When I met him, I thought I found my forever. We planned a life, bought a home, picked baby names, dreamed in color. I was terrified and excited when I first saw the positive test. He held me and said, “We’re going to be such good parents.” I believed him with my whole heart.
But when my belly grew, when I was exhausted and swollen and terrified of becoming a mother, his attention drifted. He started working late. Hiding his phone. Guarding it like it held his oxygen.
When I found out he had been talking to his ex — I thought I could handle it. Emotional cheating, he said, not physical. I wanted to believe him so badly that I convinced myself I was just hormonal, insecure. New moms are vulnerable, right? That’s what he told me.
Then the baby came. Sleepless nights, stitches that wouldn’t heal, hormones that soaked my pillow every night. My body felt foreign, my mind felt fragile. I was drowning and he was supposed to be the one lifeline I could hold on to.
Instead, I found out it had been physical all along. While I was crying in the dark feeding our newborn, he was giving affection to someone else.
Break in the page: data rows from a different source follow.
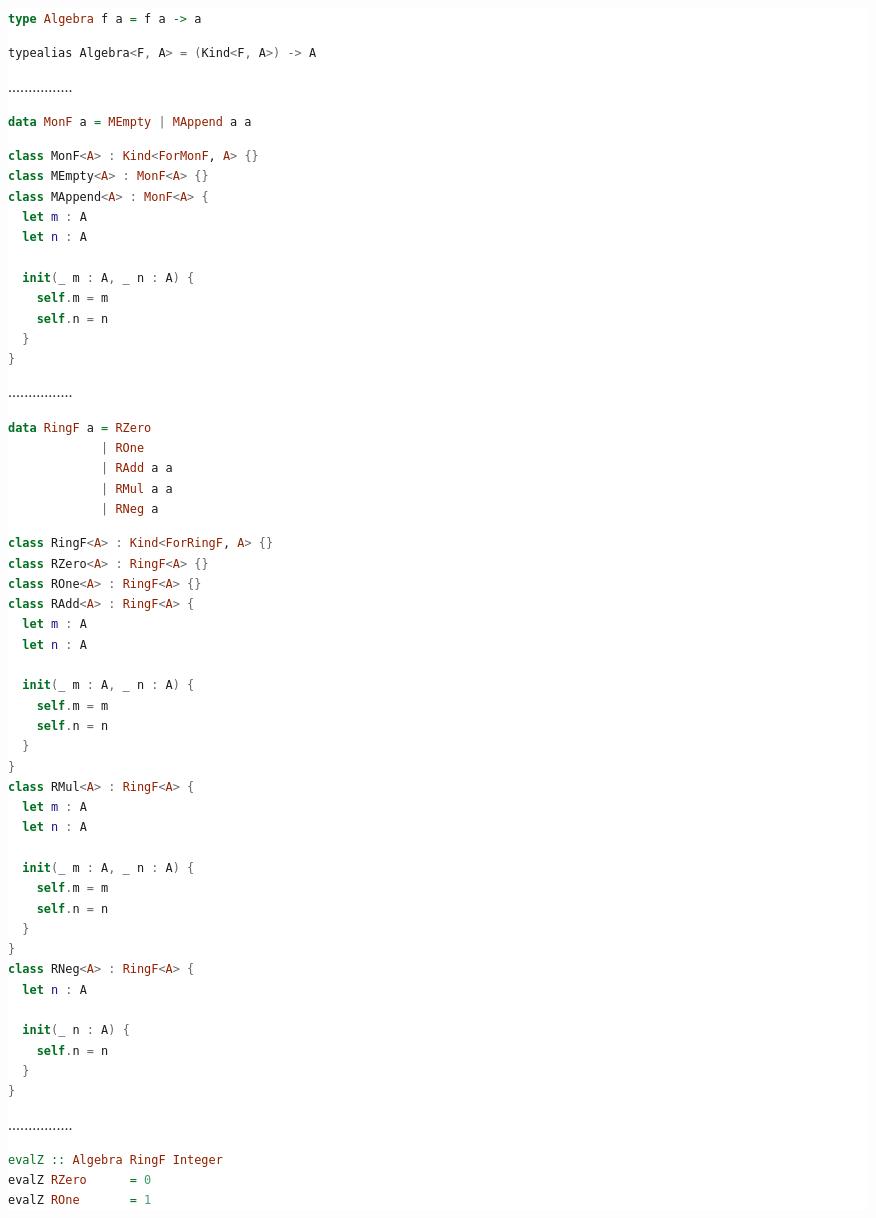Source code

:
 ```Haskell
type Algebra f a = f a -> a
```
```scala
typealias Algebra<F, A> = (Kind<F, A>) -> A
```
................
```Haskell
data MonF a = MEmpty | MAppend a a
```
```swift
class MonF<A> : Kind<ForMonF, A> {}
class MEmpty<A> : MonF<A> {}
class MAppend<A> : MonF<A> {
  let m : A
  let n : A

  init(_ m : A, _ n : A) {
    self.m = m
    self.n = n
  }
}
```
................
```Haskell
data RingF a = RZero
             | ROne
             | RAdd a a
             | RMul a a
             | RNeg a
```
```swift
class RingF<A> : Kind<ForRingF, A> {}
class RZero<A> : RingF<A> {}
class ROne<A> : RingF<A> {}
class RAdd<A> : RingF<A> {
  let m : A
  let n : A

  init(_ m : A, _ n : A) {
    self.m = m
    self.n = n
  }
}
class RMul<A> : RingF<A> {
  let m : A
  let n : A

  init(_ m : A, _ n : A) {
    self.m = m
    self.n = n
  }
}
class RNeg<A> : RingF<A> {
  let n : A

  init(_ n : A) {
    self.n = n
  }
}
```
................
```Haskell
evalZ :: Algebra RingF Integer
evalZ RZero      = 0
evalZ ROne       = 1
```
While I was bleeding and shaking and learning how to keep a tiny human alive, he was out remembering who he used to be with her.
He apologized. He swore it was over. He cried, begged, pleaded. And I — so desperate to keep my family together — agreed to therapy. Because that’s what good wives do, right? They fight for their family.
Things seemed better. For a while, he was present again. Holding the baby. Asking about my day. Smiling like he remembered I existed.